Call it buy-in, or a positive mental attitude, but belief is a powerful driver of progress. If you believe a program will work and go all-in implementing the plan, most competently written programs will result in progress. If you don’t believe in the plan, or the coach who wrote it, it will not work. You won’t put in the effort required. You’ll skip sets or reps. Your resolve will ebb. Under those psychological conditions, no program will work. As the old saying puts it so concisely, “The one who thinks they can and the one who thinks they can’t are both right.”

Will

This is by far the most important item on the list. A coach can’t give it to you. You can’t buy it on the internet. There is no “hack” for it. No inspirational video or poster can impart it to you. It is a simple and ongoing act: this is what must be done; I will do it. I will do it now. I will execute it with as much energy and commitment as possible. I will do it, however I feel. I will do it despite temptation not to do it. I will do it even if I have a legitimate reason not to do it.

If you haven’t seen the documentary Westside vs the World, do yourself the favor of watching it. Louie Simmons Westside Method is all the rage with strength coaches. It works. But a lot of methods work. Bulgarian. Russian. Chinese. 5/3/1. Starting Strength. High volume. High intensity. High speed. No accessories. ALL the accessories. What successful users of all of these methods have in common is that they refuse to fail. They will keep trying harder, keep working harder, keep exploring new levels of effort, find a way.
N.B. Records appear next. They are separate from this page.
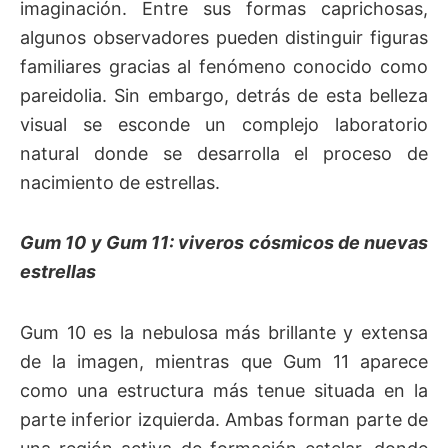
imaginación. Entre sus formas caprichosas,
algunos observadores pueden distinguir figuras
familiares gracias al fenómeno conocido como
pareidolia. Sin embargo, detrás de esta belleza
visual se esconde un complejo laboratorio
natural donde se desarrolla el proceso de
nacimiento de estrellas.
Gum 10 y Gum 11: viveros cósmicos de nuevas
estrellas
Gum 10 es la nebulosa más brillante y extensa
de la imagen, mientras que Gum 11 aparece
como una estructura más tenue situada en la
parte inferior izquierda. Ambas forman parte de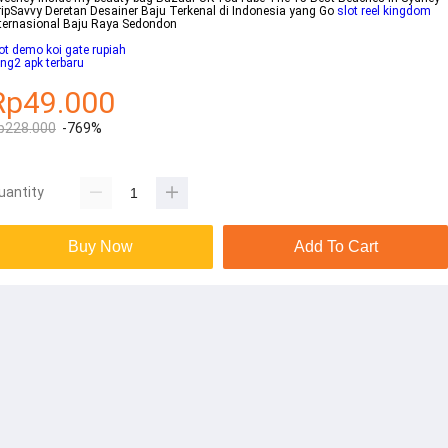
ipSavvy Deretan Desainer Baju Terkenal di Indonesia yang Go
slot reel kingdom
ternasional Baju Raya Sedondon
ot demo koi gate rupiah
ing2 apk terbaru
Rp49.000
p228.000
-769%
uantity
Buy Now
Add To Cart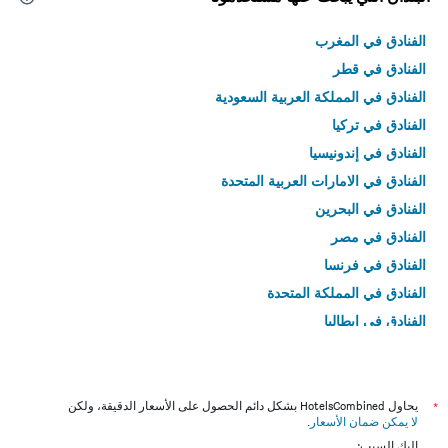
الفنادق في المغرب
الفنادق في قطر
الفنادق في المملكة العربية السعودية
الفنادق في تركيا
الفنادق في إندونيسيا
الفنادق في الامارات العربية المتحدة
الفنادق في البحرين
الفنادق في مصر
الفنادق في فرنسا
الفنادق في المملكة المتحدة
الفنادق في إيطاليا
الفنادق في تايلاند
*
يحاول HotelsCombined بشكل دائم الحصول على الأسعار الدقيقة، ولكن
لا يمكن ضمان الأسعار
.
إليك السبب: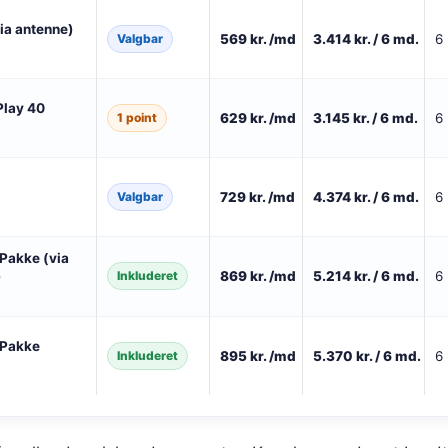
via antenne)
Valgbar
569 kr. /md
3.414 kr. / 6 md.
6
Play 40
1 point
629 kr. /md
3.145 kr. / 6 md.
6
Valgbar
729 kr. /md
4.374 kr. / 6 md.
6
Pakke (via
)
Inkluderet
869 kr. /md
5.214 kr. / 6 md.
6
-Pakke
Inkluderet
895 kr. /md
5.370 kr. / 6 md.
6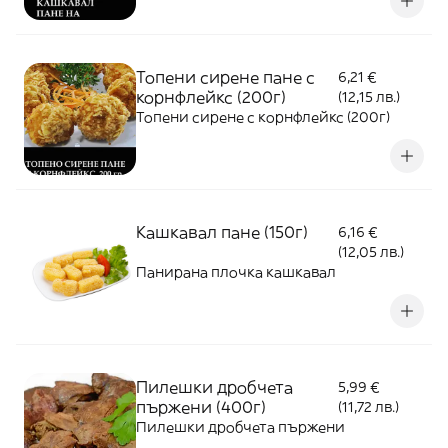
Топени сирене пане с
6,21 €
корнфлейкс (200г)
(12,15 лв.)
Топени сирене с корнфлейкс (200г)
Кашкавал пане (150г)
6,16 €
(12,05 лв.)
Панирана плочка кашкавал
Пилешки дробчета
5,99 €
пържени (400г)
(11,72 лв.)
Пилешки дробчета пържени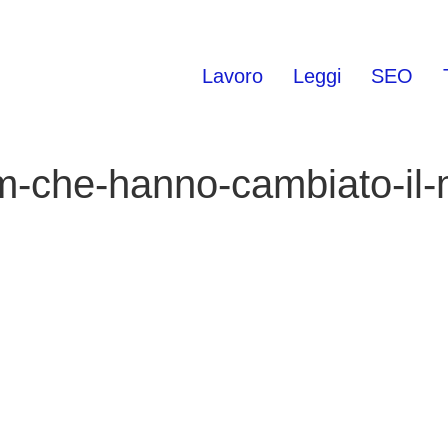
Lavoro
Leggi
SEO
ibm-che-hanno-cambiato-i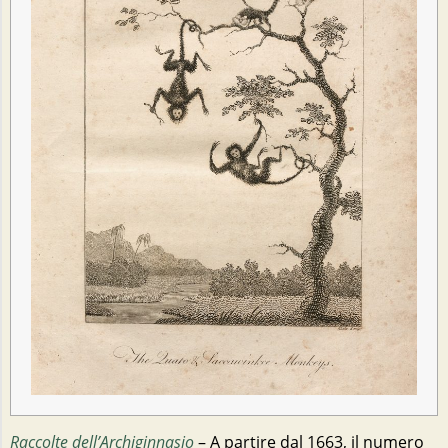
Raccolte dell’Archiginnasio
– A partire dal 1663, il numero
If you watch the lifters who stuck at Westside Barbell, you will see a level of will in Chuck Vogelpohl, in Matt Dimmell, in Mark Bell, and many others, that does not allow for half measures. They would risk crippling injury to make gains. Some of them lived in their cars to train at Westside until they could find a job that fit their training. That level of WILL can make virtually any program work. If you’d like an example of this, listen to Dave Tate talk about trying to beat a rehabbing Chuck Volgelpohl on a Dynamic Day.

Read any number of Glenn Pendlay’s posts about training or listen to any of his many podcasts. Hard, HARD work is a recurring theme. Same at Cal Strength. Or Mash Elite. Many, maybe most champions willed themselves to the top. However they felt, whatever injuries they had to overcome, whatever life threw at them, they decided to keep going, learning, working, striving. Where motivation fails, will succeeds. When artificially amped arousal fades on rep 6 of a set of 10 Back Squats, will carries the set to fruition. When you think you can’t get out of the chair for the eighth Clean double at 85%, will separates you from the people who say everyone great is on drugs. Will wakes you up at 5:30 am for training session one. Will makes you pass on that new microbrew IPA during a cut. Will has you in the gym on Christmas because that’s a training day.

I’m not the only coach trying to give you a reality check. Stan Efferding has a few things to say about what really makes programs work.

Don’t get me wrong, a good program is important. A plan that stays flexible for the condition of the athlete at any given time is better. But the best program in the world cannot account for these missing elements in a serious weightlifter’s training and life.